In mathematics, fractals are defined as objects that have a self-similar structure. This means if we zoom at a specific section of the object, it looks similar to or at least has a similar structure to the original object. 

Due to their self-similar structures, fractals are naturally very rough objects and cannot be approximated by smooth structures. This is perhaps the reason they have not been received that much attention in mathematics. One reason is that , historically, mathematics has been built around smooth objects. Roughly speaking an object is smooth if it approaches a line or plane or a flat object as we keep zoom in. This implies that the roughness of the objects disappears after enough zooming. 

Mathematically speaking such smooth objects are called Manifolds and are the well-behaved objects to work with. Almost all the familiar shapes such as cones, circles, lines, curves, ball, sphere, etc. are all examples of smooth objects. In such objects, the difference between a set and a flat objects approximating that set vanishes locally at each point. And this is exactly the definition of a differential of a function. 
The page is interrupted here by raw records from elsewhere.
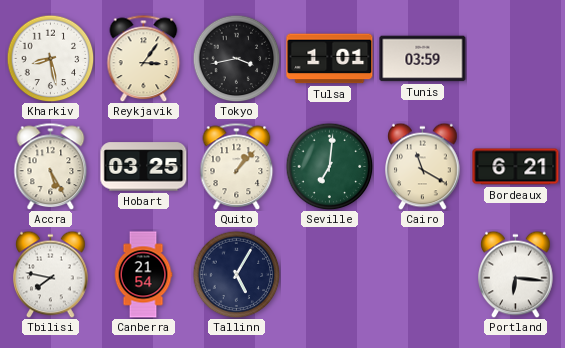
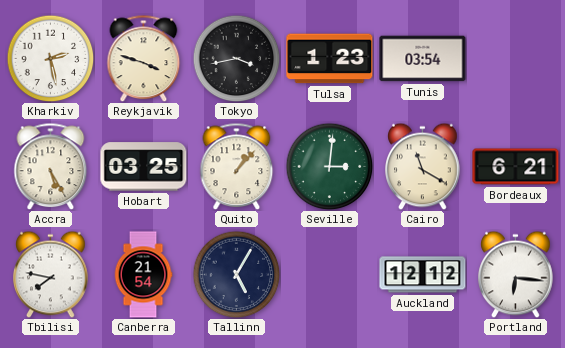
Kharkiv: 8:28 -> 2:28
Reykjavik: 3:06 -> 3:48
Tulsa: 1:01 -> 1:23
Tunis: 03:59 -> 03:54
Seville: 7:01 -> 3:01
Auckland: none -> 12:12
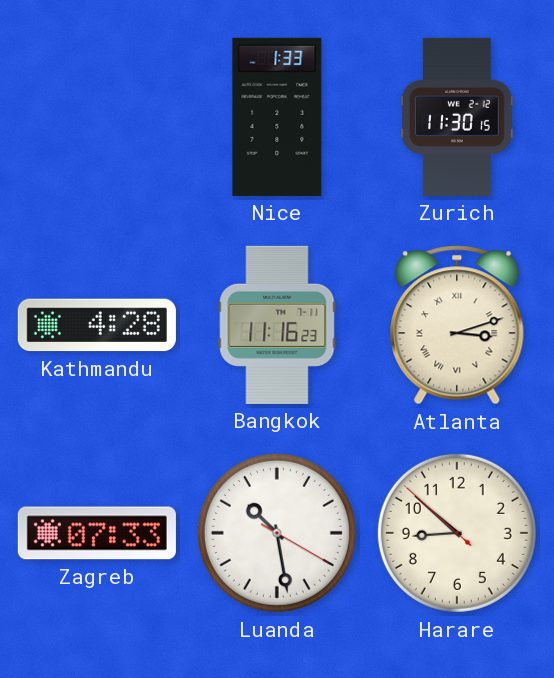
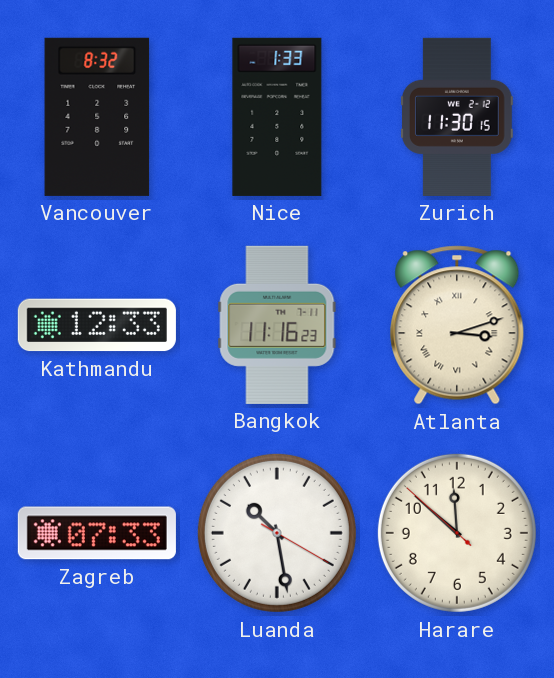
Vancouver: none -> 8:32
Kathmandu: 4:28 -> 12:33
Harare: 8:51 -> 11:51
For differentianble objects, one can define a well-defined dimension as the dimension of the approximating plane. For example, any curve can be approximated by a line so it should have a dimension of 1. Or a flat surface in 3D such as a cone or sphere can be approximated by a plane which is 2D object so it has a dimension of 2.

Fractals are not smooth, so they do not have any inherent dimension. However, one can define a packing dimension for fractals as the density of balls of a specific radius used to cover the set. To be more specific, suppose we need N(r) balls of radius r to cover a set. Then we can define the dimension of the set as d(r) = -logN(r)/log(r) as r becomes smaller and smaller.

For example, in a line, we need around N(r) = L/(2r) balls of radius r to cover it. So -log N(r) = -log(L/2) + log(r). Thus, d(r) = 1 - log(L/2)/log(r) which approaches 1 as r goes to zero. One can show that the dimension remains 1 for any smooth curve.

Now consider another object known as Serpinsky triangle illustrated in the following picture. One can show that the perimeter of this triangle scales like (4/3)^n and has a dimension of 4/3 rather than 1.